*SOURCE TEXT*:
━━━
American sports journalist (born 1985)

Mina Mugil Kimes (born September 8, 1985) is an American journalist who specializes in business and sports reporting. She has written for Fortune, Bloomberg News, and ESPN. She is a senior writer at ESPN and an analyst on NFL Live.

== Early life ==
Kimes was born September 8, 1985, in Omaha, Nebraska. Her father served in the United States Air Force as a captain. Kimes is of Korean descent on her mother's side.

Kimes moved to Arizona with her family during her teenage years. She attended Mesquite High School in Gilbert, Arizona, and was valedictorian. She graduated summa cum laude from Yale University in 2007 with a Bachelor of Arts, majoring in English.
━━━
*Collected data entries*:
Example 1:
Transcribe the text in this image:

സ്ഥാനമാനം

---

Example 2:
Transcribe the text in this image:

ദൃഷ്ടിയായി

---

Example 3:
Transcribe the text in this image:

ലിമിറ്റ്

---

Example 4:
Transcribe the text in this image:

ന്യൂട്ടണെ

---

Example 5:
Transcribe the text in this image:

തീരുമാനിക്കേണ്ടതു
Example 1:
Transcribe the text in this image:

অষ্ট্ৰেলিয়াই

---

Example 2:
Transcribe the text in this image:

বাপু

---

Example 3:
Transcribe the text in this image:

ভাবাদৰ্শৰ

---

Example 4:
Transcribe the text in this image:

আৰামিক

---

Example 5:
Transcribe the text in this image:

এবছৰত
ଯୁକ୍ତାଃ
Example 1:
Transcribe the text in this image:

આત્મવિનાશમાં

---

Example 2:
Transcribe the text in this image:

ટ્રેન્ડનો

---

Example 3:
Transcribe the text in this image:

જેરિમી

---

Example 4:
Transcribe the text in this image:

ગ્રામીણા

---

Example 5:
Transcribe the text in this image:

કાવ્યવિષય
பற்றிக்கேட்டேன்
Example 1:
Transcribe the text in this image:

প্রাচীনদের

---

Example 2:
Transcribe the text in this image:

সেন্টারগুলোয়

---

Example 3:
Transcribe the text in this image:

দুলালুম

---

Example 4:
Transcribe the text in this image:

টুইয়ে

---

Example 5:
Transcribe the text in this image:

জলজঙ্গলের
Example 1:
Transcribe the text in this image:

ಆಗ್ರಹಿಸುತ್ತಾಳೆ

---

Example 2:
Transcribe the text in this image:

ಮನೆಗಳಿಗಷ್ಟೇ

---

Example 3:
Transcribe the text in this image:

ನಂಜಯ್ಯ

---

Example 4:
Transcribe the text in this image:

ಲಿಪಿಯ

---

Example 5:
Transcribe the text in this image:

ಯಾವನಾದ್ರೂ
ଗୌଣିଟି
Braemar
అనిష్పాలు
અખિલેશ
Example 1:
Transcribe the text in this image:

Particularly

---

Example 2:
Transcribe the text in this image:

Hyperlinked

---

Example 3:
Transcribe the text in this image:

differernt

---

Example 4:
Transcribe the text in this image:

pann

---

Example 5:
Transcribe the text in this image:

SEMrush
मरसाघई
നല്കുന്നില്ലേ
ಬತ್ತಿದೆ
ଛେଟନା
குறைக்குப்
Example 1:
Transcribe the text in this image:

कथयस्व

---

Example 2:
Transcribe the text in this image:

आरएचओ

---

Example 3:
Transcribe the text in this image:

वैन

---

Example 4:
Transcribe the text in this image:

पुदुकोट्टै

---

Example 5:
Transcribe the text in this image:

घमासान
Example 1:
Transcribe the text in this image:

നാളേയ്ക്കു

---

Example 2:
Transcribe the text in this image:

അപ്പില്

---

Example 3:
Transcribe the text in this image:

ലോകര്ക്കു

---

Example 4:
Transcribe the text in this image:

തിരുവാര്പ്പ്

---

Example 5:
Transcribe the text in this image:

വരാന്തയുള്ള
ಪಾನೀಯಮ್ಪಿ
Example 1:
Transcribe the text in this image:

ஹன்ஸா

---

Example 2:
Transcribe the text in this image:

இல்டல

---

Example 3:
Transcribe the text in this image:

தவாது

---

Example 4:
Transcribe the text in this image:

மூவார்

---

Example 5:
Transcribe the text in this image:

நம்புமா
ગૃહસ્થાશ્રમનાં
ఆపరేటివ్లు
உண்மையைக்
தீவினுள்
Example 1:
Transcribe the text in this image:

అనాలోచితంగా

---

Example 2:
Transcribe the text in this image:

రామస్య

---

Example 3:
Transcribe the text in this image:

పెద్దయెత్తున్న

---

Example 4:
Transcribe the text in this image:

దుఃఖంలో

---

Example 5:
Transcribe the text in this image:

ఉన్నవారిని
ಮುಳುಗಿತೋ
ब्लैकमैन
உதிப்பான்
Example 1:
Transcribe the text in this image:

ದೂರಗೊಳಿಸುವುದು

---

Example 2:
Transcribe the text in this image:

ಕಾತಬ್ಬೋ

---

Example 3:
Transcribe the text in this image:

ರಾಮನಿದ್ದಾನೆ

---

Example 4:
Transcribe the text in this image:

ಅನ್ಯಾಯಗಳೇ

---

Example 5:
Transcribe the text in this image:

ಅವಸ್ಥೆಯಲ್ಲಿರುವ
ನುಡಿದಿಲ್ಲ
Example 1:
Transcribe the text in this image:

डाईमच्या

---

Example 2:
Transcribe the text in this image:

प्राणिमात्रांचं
━━━
*TASK DESCRIPTION*: Copy the entire Mina Kimes biography word for word.

*RESPONSE TO THIS TASK*:
American sports journalist (born 1985)

Mina Mugil Kimes (born September 8, 1985) is an American journalist who specializes in business and sports reporting. She has written for Fortune, Bloomberg News, and ESPN. She is a senior writer at ESPN and an analyst on NFL Live.

== Early life ==
Kimes was born September 8, 1985, in Omaha, Nebraska. Her father served in the United States Air Force as a captain. Kimes is of Korean descent on her mother's side.

Kimes moved to Arizona with her family during her teenage years. She attended Mesquite High School in Gilbert, Arizona, and was valedictorian. She graduated summa cum laude from Yale University in 2007 with a Bachelor of Arts, majoring in English.